After experiencing some light controversy over a proposed beaver statue in Spokane, Moriyasu focused on creating work for her upcoming show, spooky actions from a distance, which opens next week. Taking the title from an Albert Einstein quote, she tells me that many of these pieces draw from the haniwa tradition—protectors for these trying times.

But also, she’s really interested in the concept of “inside/outside”: things that are outside the body, things that are within the body. If you look at her new work, you can see it's obsessed with holes—are they eyes? Ears? Bellybuttons? Mouths?
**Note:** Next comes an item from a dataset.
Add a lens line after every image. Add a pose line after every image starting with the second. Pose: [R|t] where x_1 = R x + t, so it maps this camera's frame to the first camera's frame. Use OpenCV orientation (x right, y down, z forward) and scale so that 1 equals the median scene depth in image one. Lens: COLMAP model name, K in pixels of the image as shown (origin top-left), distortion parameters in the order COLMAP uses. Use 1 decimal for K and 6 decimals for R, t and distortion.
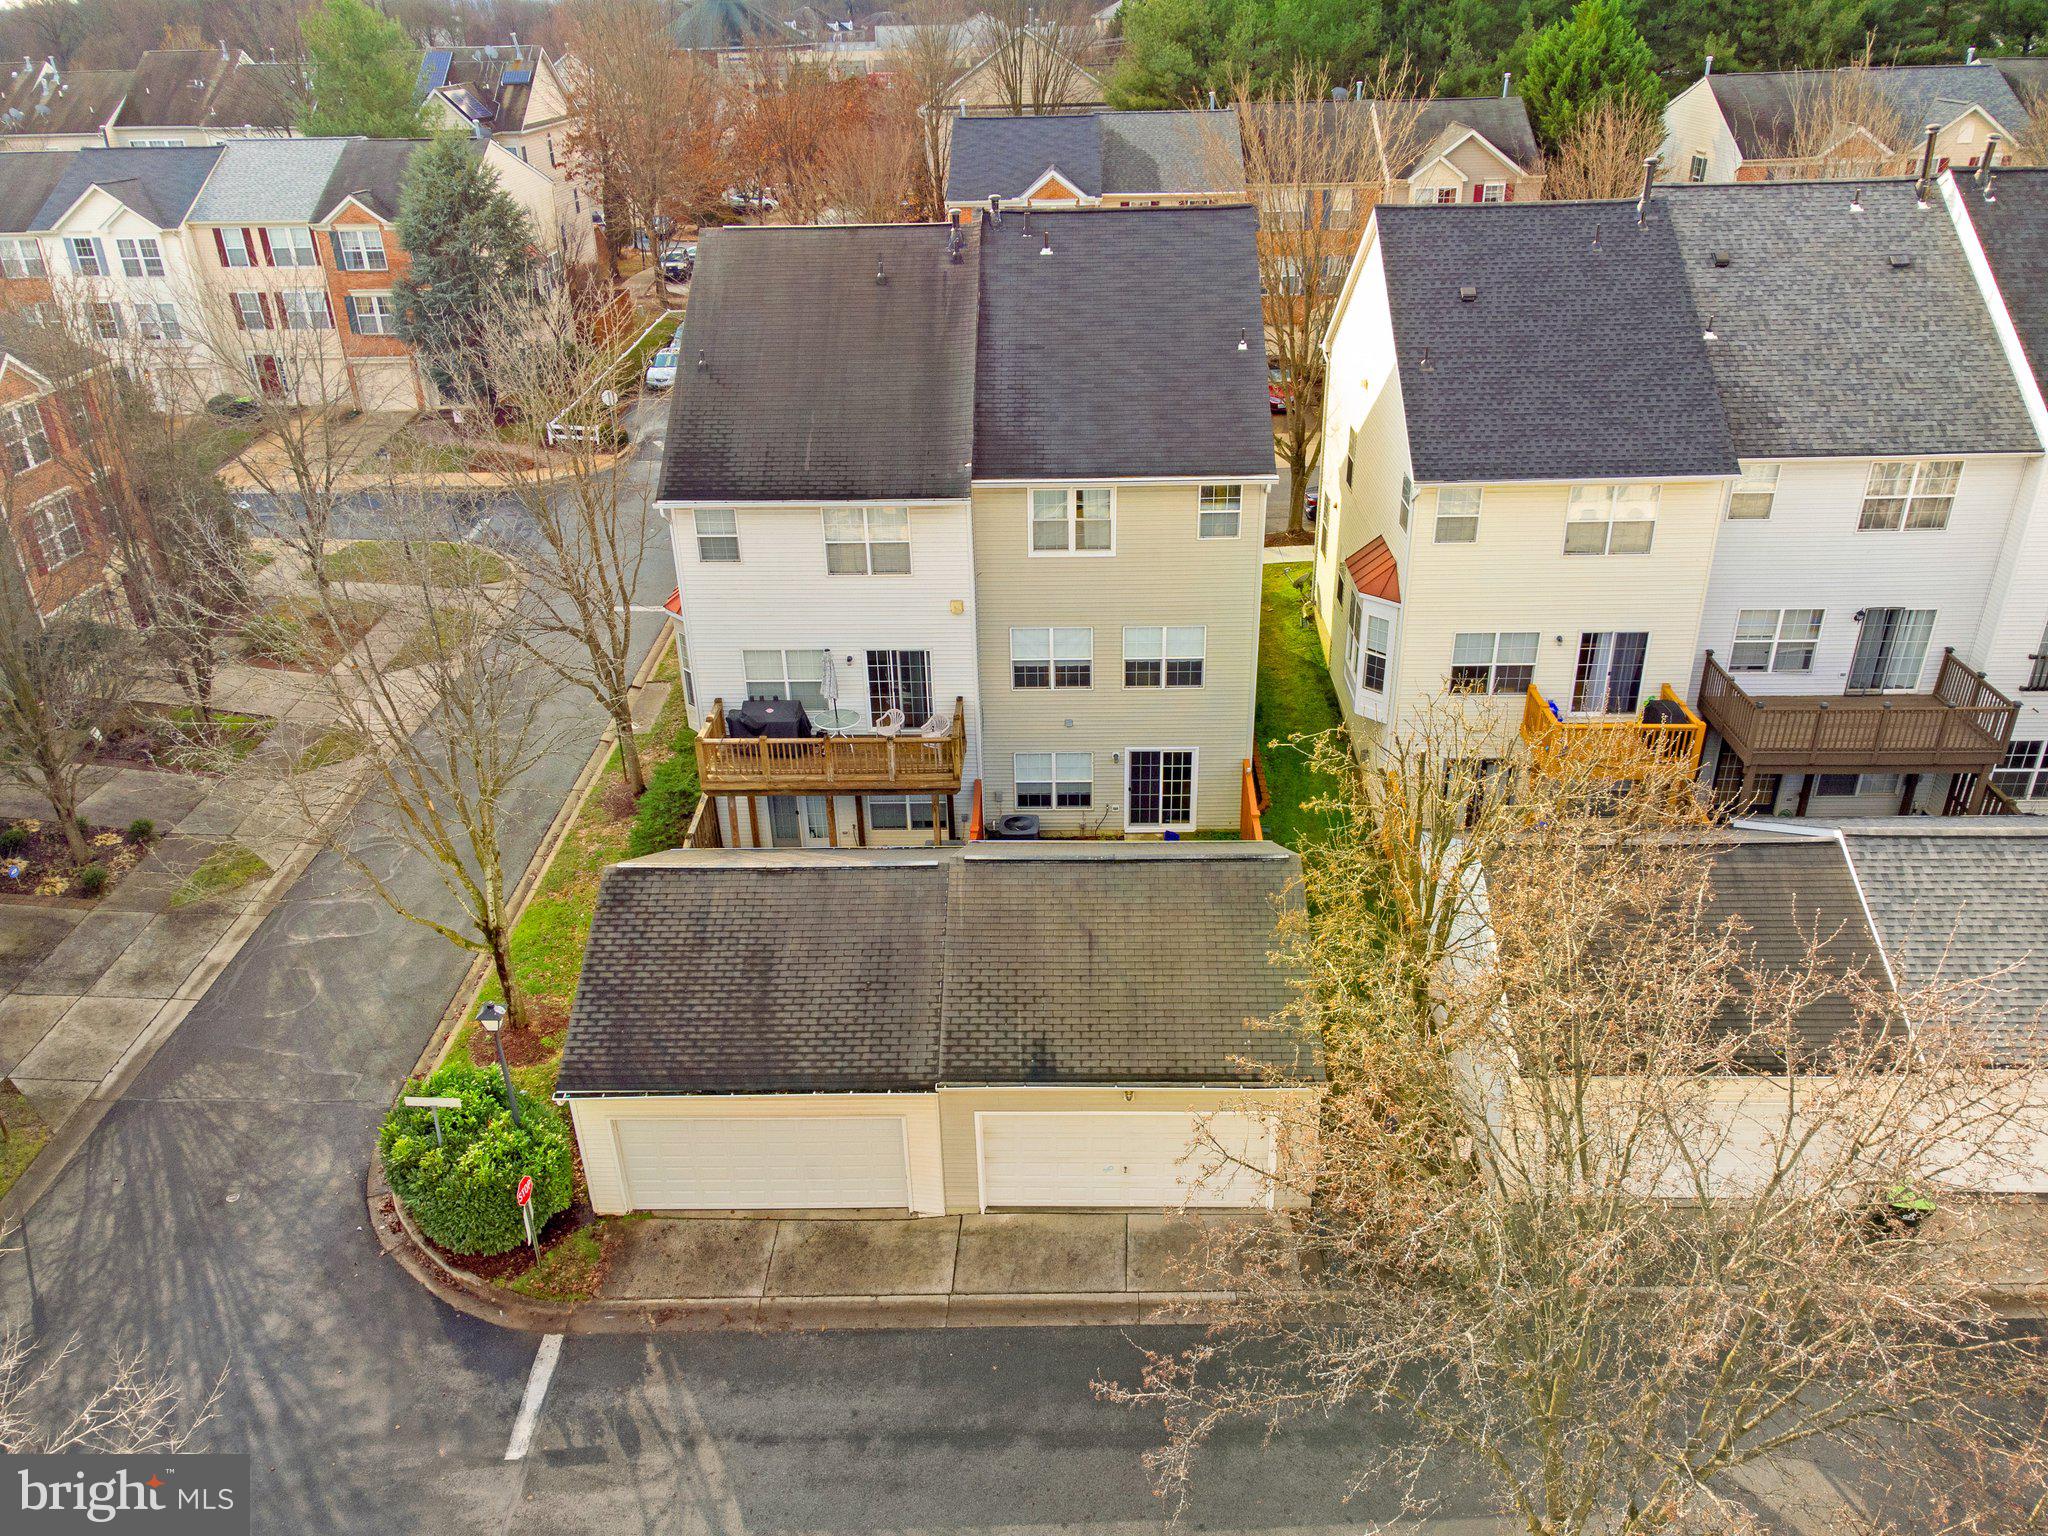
lens RADIAL K [[1438.1, 0, 1024.0], [0, 1438.1, 768.0], [0, 0, 1]] dist [0.028682, 0.002026]
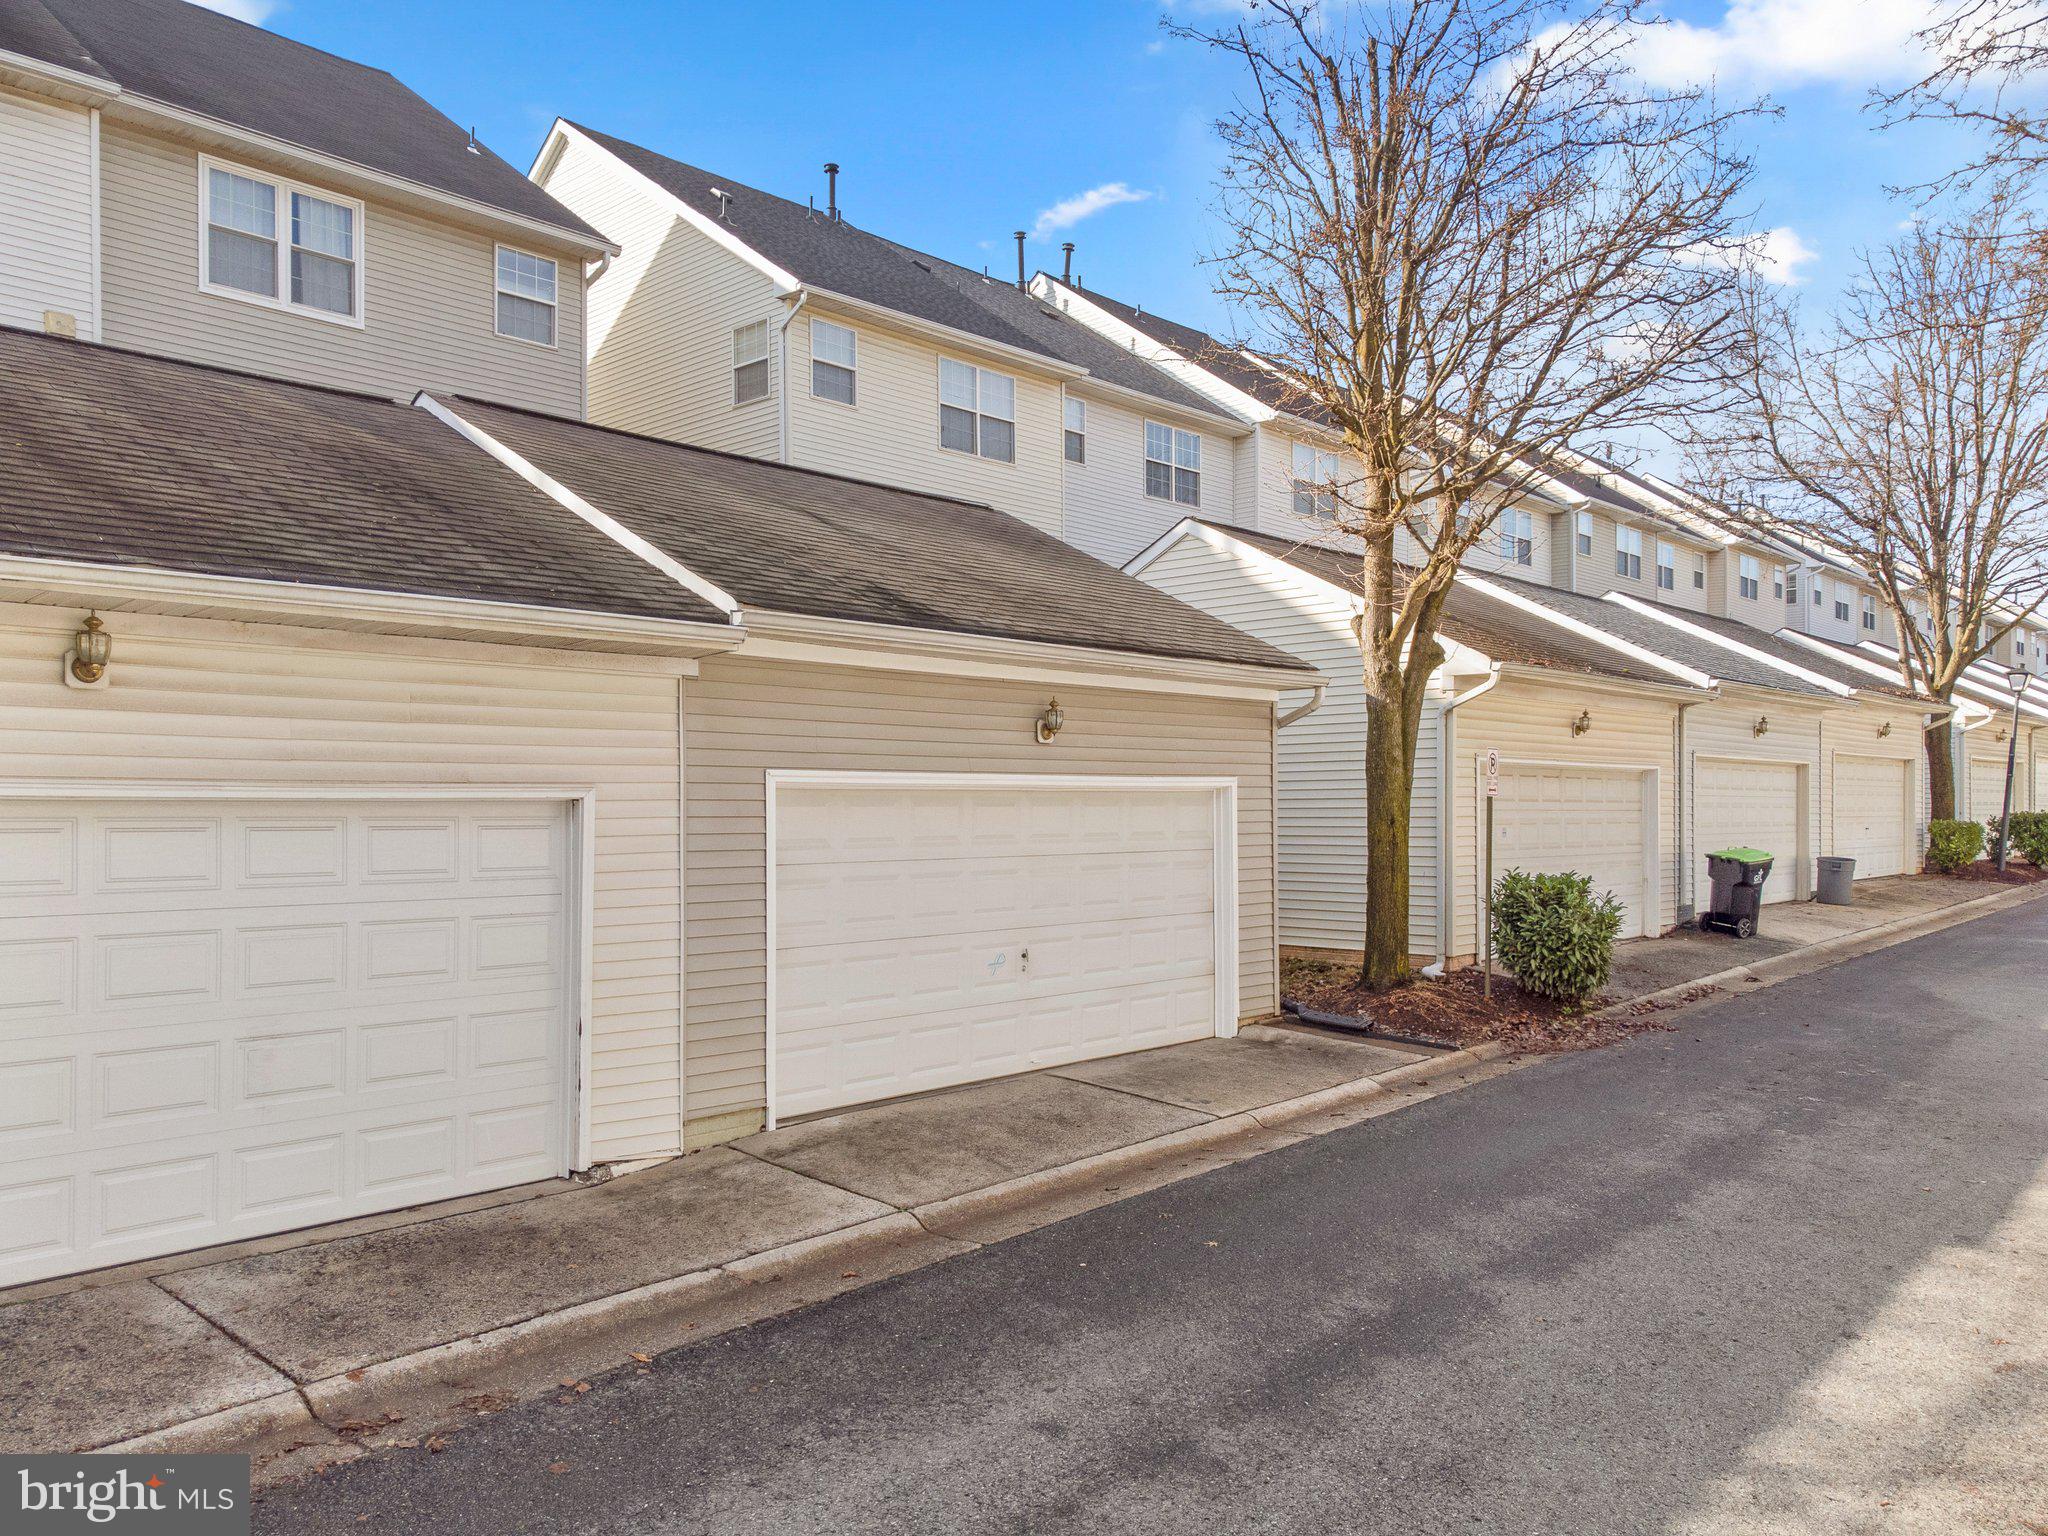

Some of Moriyasu's guardian-like sculptures have bellies turned into fire pots, inspired by the time she’s spent outside with friends during quarantine congregating around a fire. Other creatures lift out of built-in sections or have giant holes to peer through. It’s playful but also reflects a sense of body paranoia, something many of us have experienced over the last year.

Part of her interest in the "inside/outside" is a holdover from the Trump era, she says, and the discourse around living in political or informational bubbles. But it’s also the influence of the pandemic, which has us obsessed with our germ bubbles. We’ve spent a whole year covering the two main orifices on our faces to prevent the spread of the deadly respiratory disease. Moriyasu is interested in what’s behind those masks, and it's fun to get lost in her imagination.

Some of Moriyasus work al fresco.
Some of Moriyasu's work al fresco. JK

You’ll have a chance to see some of these sculptures for yourself, along with over 50 ceramic wall paintings, when spooky actions at a distance opens on Friday, May 28 at J. Rinehart Gallery. The space will live stream the opening reception or you can stop by Wednesday-Saturday, 11am-5pm. Don't miss it.